Tuesday, September 18, 2007

Rotation Stitching and Time Tracking

In a comment to my previous post, Jill asked me how and why I track the time I spend on my stitching projects. "How?" is easy to answer. I use Google spreadsheets for tracking many other aspects of my life, but I have a low-tech system for stitching hours: a notebook in which I record the time spent each evening, rounded to the nearest quarter-hour.

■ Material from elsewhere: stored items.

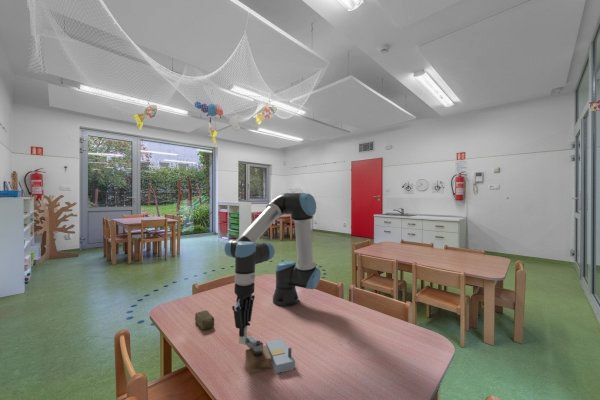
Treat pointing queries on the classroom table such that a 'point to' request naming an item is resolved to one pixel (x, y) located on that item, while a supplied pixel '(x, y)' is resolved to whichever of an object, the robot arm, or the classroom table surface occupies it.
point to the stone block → (204, 320)
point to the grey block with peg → (280, 355)
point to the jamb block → (258, 361)
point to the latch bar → (254, 345)
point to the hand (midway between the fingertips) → (242, 343)
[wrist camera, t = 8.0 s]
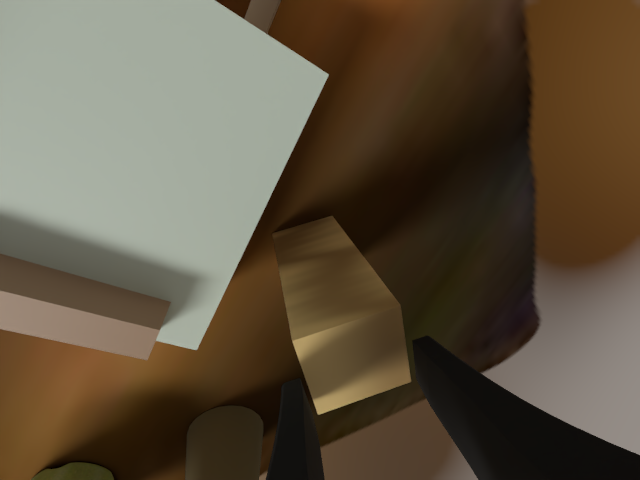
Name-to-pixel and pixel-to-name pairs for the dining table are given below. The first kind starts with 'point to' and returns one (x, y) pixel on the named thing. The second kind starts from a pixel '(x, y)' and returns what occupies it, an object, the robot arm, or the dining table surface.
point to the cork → (224, 445)
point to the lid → (136, 163)
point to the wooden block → (339, 316)
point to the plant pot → (75, 472)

"Why?" takes longer to answer. Tracking hours accomplishes several things:
  • It helps me predict how long it will take to complete a project.
  • It helps identify certain projects that are being neglected and are deserving of attention.
  • It provides a sense of accomplishment when I see a certain number of hours completed.
  • It is one way of setting goals (e.g. "complete 10 hours" as opposed to "finish the front piece of the sweater").
  • It is a good way to impress people. I usually get a stunned look when I tell someone I'd spent 200 hours on a cross-stitch project. This could be interpreted as, "I am impressed by your dedication!" or "You need to get a life!"
At work, we do time-tracking of our software projects for many of the same reasons. However, stitching projects, and cross-stitch projects in particular, have some characteristics quite different from those of software projects. Cross-stitch projects tend to take a large number of hours, many of them quite repetitive. (As one knitter has said, "I love the thrill of starting a new project and I love having the completed item. It's all that knitting in between ....") Unless you're doing a round-robin project, you work on them on your own. Unless projects are planned as gifts, they have no deadlines. Thus, it is a challenge to remain motivated long enough to finish a large cross-stitch piece. (There is nothing like an impending deadline or a frustrated customer to get me moving at work!)

For these reasons, there are a great number of on-line forums for cross-stitching, more I think than for most other hobbies of this sort. One really needs support groups for this activity. Where else would one get loads of praise and encouragement for an uploaded photo of a project that's only 5% completed?

My favourite forum is Rotation Stitchers. This is a long-running forum totally devoted to management of multiple stitching projects. Topics covered include time-tracking methods, styles of rotations, stitch-along (SAL) groups and even meta-discussion about whether rotation stitching or one-at-a-time stitching is best. If there's anything I like more than stitching itself, it's examining and analyzing the process.

For the record, I have about 10 cross-stitch projects on the go, with 5 of them "active" and the other 5 at some risk of becoming UFOs (Unfinished Objects). I have been pretty good the past two years about not starting new projects and consequently am not yet at the SABLE (Stash Accumulation Beyond Life Expectancy) point.

1 comment:

Crafty Craken said...

Great post! Because you are my craft hero (though not enough to get me scrapbooking) I've dug out a notebook, and I'm going to start recording my project time.

BTW I only have 3 cross-stitch projects on the go (course I have a lot that I would like to start). By not stitching free-hand I limit the number of projects to the number of hoops and stretcher bars I own!